### Work required
List every line in the items below that contains the string "quot", copying each such line in full. Matches must have the same case.
** BEGIN Records **
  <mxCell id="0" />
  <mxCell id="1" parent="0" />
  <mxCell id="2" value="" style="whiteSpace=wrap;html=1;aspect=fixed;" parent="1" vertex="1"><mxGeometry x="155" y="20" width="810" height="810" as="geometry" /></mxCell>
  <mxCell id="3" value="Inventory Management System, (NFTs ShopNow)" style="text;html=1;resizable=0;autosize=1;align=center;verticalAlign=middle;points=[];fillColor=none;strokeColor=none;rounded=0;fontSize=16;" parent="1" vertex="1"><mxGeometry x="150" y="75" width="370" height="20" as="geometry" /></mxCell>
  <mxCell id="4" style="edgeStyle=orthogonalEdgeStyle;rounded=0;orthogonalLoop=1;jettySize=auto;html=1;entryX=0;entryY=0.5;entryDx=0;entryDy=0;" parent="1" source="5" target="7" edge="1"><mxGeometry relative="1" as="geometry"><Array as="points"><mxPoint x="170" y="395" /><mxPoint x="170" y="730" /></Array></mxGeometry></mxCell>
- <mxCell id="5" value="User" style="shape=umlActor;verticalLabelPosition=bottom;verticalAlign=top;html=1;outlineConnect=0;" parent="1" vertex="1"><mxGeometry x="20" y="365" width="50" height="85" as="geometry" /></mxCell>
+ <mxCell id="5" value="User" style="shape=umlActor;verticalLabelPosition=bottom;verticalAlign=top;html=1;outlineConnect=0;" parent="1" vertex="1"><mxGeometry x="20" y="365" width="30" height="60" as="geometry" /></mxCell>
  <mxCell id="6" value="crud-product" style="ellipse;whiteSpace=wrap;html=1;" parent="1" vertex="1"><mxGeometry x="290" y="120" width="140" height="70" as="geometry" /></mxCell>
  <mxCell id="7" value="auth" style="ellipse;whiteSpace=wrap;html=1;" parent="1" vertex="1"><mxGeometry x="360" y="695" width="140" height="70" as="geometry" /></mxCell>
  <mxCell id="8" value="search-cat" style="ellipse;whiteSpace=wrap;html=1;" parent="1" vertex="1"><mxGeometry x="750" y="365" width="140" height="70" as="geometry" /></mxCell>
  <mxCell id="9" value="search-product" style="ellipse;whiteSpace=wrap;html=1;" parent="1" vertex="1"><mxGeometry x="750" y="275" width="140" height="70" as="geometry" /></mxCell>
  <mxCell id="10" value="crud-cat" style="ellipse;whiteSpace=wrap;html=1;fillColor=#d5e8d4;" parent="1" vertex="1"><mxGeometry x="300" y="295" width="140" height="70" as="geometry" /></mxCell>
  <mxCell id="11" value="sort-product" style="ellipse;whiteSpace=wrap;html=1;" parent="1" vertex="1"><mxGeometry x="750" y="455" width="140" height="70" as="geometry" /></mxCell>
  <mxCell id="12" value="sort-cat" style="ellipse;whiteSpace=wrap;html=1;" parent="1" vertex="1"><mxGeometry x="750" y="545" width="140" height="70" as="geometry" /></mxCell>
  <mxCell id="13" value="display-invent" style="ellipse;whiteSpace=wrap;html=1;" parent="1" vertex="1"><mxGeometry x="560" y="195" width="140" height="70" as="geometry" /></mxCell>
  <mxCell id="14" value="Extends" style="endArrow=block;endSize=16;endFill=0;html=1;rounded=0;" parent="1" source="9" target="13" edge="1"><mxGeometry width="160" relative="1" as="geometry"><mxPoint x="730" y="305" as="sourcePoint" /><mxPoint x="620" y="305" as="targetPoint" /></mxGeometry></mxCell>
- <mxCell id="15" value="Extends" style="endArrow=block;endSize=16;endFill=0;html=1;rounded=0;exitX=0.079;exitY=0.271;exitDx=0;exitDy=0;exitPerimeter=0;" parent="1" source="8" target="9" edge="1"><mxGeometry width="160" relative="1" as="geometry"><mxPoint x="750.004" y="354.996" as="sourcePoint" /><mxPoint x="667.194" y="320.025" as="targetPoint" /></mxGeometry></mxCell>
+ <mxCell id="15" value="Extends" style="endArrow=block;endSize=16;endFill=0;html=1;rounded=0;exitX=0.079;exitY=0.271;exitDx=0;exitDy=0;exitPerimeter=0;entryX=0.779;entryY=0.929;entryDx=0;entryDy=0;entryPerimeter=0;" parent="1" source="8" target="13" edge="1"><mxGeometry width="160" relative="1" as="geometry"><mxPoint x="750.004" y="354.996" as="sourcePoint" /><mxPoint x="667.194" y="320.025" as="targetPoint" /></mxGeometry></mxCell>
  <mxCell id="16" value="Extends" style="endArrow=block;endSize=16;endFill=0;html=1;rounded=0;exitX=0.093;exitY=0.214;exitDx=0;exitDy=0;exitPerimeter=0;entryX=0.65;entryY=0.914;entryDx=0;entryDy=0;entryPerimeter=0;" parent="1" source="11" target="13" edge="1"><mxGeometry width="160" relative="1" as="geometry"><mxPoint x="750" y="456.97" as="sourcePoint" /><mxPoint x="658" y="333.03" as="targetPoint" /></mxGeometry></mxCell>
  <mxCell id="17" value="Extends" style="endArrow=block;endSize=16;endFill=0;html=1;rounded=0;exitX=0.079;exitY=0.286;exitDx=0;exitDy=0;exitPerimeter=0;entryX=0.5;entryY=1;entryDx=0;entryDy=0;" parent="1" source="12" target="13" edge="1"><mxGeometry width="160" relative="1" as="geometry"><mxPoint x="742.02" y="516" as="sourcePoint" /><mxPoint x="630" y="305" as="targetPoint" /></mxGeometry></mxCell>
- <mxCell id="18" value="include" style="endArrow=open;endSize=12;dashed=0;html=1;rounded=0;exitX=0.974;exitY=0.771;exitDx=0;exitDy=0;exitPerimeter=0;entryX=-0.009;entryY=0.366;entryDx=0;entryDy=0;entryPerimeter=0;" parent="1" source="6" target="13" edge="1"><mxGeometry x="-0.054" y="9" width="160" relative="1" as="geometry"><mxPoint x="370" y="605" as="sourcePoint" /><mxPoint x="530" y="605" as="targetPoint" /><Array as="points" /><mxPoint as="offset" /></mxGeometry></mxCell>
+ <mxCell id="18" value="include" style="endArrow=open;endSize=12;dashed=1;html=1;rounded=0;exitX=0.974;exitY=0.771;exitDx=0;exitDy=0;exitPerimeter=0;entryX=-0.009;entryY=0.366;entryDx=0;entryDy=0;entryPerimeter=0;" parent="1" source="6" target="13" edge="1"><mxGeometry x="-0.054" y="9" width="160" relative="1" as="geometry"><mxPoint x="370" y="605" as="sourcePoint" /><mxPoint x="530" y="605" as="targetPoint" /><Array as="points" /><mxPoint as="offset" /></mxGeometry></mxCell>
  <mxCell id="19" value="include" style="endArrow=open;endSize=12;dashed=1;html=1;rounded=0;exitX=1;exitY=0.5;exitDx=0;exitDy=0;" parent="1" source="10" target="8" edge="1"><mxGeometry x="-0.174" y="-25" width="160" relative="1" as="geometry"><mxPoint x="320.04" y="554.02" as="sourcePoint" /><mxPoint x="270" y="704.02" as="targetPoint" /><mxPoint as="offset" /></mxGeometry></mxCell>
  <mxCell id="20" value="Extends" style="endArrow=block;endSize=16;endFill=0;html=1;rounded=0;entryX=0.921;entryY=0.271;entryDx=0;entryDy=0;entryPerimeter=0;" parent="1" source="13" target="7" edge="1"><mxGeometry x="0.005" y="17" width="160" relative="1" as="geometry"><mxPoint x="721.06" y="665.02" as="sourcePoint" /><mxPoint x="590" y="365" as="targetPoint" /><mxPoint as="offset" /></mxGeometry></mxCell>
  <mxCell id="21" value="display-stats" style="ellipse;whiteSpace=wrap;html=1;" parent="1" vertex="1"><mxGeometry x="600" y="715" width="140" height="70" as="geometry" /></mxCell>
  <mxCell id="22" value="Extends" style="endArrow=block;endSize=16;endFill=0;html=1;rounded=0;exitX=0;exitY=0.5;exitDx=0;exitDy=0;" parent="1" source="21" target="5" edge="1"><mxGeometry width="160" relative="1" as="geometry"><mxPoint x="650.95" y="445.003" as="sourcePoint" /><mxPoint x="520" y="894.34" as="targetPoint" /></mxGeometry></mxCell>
** END Records **
** BEGIN Records **
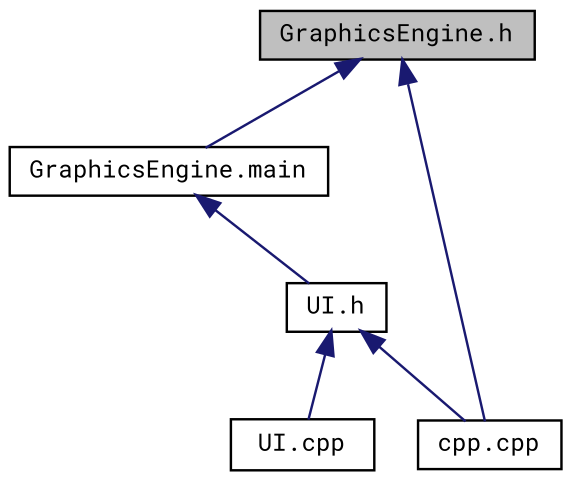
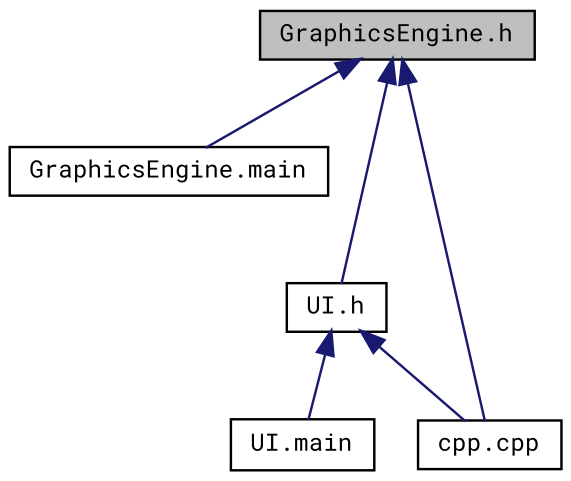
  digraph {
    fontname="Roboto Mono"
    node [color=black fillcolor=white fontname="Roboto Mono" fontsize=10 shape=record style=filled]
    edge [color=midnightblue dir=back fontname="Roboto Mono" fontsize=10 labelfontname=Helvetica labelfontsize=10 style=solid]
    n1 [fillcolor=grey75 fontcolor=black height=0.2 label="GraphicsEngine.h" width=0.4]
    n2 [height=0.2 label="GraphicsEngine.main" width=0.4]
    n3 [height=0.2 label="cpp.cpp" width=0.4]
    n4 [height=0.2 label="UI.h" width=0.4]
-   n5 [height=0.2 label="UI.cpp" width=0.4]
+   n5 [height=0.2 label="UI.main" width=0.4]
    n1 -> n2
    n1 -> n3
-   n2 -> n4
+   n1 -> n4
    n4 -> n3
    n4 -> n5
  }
** END Records **
** BEGIN Records **
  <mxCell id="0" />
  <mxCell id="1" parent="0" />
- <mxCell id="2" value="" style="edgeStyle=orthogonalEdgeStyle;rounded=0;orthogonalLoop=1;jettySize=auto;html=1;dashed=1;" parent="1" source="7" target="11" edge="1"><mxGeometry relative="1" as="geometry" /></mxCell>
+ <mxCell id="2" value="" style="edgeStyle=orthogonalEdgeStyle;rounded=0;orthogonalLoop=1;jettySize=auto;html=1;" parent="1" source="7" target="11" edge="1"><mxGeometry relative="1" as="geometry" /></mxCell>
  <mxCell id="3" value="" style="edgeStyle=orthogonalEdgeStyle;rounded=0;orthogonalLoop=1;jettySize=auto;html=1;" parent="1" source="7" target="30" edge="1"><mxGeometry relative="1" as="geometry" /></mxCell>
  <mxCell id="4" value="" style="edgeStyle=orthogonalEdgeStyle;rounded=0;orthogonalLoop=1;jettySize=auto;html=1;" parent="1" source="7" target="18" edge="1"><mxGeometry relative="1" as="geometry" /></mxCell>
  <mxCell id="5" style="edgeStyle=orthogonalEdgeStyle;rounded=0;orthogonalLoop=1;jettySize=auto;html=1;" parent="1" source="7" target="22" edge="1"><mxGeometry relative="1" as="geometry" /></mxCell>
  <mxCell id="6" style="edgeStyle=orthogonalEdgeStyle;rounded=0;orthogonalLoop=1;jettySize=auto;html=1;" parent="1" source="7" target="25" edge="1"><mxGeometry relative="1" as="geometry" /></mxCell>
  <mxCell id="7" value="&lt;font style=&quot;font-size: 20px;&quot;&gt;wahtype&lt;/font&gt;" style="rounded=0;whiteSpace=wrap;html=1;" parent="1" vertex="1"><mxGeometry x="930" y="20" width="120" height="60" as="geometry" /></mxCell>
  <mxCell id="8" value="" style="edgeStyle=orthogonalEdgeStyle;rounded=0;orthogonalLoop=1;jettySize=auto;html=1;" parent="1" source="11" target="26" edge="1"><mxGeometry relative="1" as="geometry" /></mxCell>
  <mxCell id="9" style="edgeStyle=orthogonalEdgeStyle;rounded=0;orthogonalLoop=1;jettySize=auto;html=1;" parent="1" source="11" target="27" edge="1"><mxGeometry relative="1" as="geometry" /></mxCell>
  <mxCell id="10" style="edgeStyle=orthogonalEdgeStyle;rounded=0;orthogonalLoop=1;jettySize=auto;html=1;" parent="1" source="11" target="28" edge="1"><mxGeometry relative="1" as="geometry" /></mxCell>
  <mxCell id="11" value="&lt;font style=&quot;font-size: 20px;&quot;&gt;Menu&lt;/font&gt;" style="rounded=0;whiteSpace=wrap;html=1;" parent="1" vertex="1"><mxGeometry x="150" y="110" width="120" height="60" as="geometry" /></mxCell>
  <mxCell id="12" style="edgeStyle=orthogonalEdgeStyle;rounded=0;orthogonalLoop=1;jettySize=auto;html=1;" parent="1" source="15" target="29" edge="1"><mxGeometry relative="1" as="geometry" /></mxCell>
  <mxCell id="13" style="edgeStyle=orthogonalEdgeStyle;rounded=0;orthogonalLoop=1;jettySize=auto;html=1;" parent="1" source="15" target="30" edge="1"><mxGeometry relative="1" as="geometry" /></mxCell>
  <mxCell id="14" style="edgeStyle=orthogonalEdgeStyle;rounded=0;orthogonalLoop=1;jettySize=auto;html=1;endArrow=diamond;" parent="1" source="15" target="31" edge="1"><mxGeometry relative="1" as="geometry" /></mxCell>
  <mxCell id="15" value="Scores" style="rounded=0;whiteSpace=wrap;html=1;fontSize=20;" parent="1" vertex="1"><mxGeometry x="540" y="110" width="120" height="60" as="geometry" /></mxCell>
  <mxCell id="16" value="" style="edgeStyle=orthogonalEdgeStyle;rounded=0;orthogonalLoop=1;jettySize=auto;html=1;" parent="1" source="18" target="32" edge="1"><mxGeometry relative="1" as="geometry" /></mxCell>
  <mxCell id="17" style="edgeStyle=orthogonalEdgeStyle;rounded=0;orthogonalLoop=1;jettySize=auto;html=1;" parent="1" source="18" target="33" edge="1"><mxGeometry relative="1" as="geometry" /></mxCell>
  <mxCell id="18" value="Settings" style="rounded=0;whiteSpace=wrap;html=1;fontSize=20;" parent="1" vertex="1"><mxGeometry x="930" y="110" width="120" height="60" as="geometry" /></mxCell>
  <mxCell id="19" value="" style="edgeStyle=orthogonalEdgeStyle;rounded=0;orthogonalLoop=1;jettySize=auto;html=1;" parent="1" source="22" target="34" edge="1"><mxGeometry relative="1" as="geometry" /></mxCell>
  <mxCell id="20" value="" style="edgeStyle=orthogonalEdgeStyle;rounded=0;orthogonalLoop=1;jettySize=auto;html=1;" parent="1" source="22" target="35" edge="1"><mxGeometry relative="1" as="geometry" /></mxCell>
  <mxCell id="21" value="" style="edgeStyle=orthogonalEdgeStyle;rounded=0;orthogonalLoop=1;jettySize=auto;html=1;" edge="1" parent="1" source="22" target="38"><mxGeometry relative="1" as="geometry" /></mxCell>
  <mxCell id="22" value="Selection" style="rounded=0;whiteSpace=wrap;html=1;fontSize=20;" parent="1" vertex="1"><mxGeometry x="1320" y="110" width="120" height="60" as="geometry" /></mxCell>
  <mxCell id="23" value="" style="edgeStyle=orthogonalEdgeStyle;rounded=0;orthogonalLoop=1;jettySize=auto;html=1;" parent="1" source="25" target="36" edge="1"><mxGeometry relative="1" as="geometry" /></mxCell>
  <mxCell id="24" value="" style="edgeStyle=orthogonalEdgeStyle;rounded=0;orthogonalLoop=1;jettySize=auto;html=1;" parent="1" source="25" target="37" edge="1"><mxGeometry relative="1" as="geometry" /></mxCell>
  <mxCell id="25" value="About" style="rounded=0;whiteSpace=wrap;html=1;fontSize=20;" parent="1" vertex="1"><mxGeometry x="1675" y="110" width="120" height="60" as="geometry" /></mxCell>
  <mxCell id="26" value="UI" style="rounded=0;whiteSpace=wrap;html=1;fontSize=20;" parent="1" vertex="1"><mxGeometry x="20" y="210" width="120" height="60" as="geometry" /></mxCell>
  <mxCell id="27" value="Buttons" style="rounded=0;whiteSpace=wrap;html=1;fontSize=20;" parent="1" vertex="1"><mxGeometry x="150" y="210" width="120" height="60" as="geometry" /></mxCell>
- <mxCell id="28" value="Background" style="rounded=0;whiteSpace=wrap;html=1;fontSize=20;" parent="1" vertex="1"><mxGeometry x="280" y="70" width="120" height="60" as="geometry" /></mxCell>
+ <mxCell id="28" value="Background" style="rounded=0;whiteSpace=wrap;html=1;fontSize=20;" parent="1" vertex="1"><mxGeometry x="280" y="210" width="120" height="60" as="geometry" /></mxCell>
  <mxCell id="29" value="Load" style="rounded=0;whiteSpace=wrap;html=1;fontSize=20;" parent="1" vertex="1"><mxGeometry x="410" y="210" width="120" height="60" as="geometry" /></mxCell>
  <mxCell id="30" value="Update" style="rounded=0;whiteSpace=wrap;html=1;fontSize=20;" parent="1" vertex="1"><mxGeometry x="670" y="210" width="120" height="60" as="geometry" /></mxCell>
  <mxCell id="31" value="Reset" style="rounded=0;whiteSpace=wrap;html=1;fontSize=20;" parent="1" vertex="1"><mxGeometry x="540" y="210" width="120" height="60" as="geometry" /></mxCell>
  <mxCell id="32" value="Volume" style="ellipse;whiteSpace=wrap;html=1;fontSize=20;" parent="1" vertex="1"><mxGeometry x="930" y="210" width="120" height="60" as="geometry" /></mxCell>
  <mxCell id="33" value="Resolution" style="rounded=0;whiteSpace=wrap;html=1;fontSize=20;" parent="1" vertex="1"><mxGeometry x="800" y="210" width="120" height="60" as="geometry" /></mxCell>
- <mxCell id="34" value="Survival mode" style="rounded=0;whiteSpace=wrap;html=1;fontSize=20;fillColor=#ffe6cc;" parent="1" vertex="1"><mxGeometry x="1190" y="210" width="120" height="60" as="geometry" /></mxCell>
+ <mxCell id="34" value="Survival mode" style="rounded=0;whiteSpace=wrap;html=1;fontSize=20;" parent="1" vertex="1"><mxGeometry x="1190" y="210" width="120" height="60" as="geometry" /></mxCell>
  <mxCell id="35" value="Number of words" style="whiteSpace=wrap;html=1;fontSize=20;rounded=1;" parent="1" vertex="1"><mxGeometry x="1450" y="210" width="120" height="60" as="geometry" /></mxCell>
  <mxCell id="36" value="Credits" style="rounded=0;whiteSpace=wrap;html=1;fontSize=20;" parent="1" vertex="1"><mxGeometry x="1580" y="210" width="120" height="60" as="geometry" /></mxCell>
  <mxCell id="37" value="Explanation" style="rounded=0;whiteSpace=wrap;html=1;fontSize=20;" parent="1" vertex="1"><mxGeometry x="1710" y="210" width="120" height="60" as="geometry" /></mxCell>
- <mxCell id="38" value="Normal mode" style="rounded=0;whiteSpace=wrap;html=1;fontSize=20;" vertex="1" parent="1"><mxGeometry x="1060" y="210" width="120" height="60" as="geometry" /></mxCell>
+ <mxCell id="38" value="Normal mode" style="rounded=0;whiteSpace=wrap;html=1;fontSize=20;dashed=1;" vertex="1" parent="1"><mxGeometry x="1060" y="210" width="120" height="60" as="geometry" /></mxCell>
** END Records **
### The solution
  <mxCell id="7" value="&lt;font style=&quot;font-size: 20px;&quot;&gt;wahtype&lt;/font&gt;" style="rounded=0;whiteSpace=wrap;html=1;" parent="1" vertex="1"><mxGeometry x="930" y="20" width="120" height="60" as="geometry" /></mxCell>
  <mxCell id="11" value="&lt;font style=&quot;font-size: 20px;&quot;&gt;Menu&lt;/font&gt;" style="rounded=0;whiteSpace=wrap;html=1;" parent="1" vertex="1"><mxGeometry x="150" y="110" width="120" height="60" as="geometry" /></mxCell>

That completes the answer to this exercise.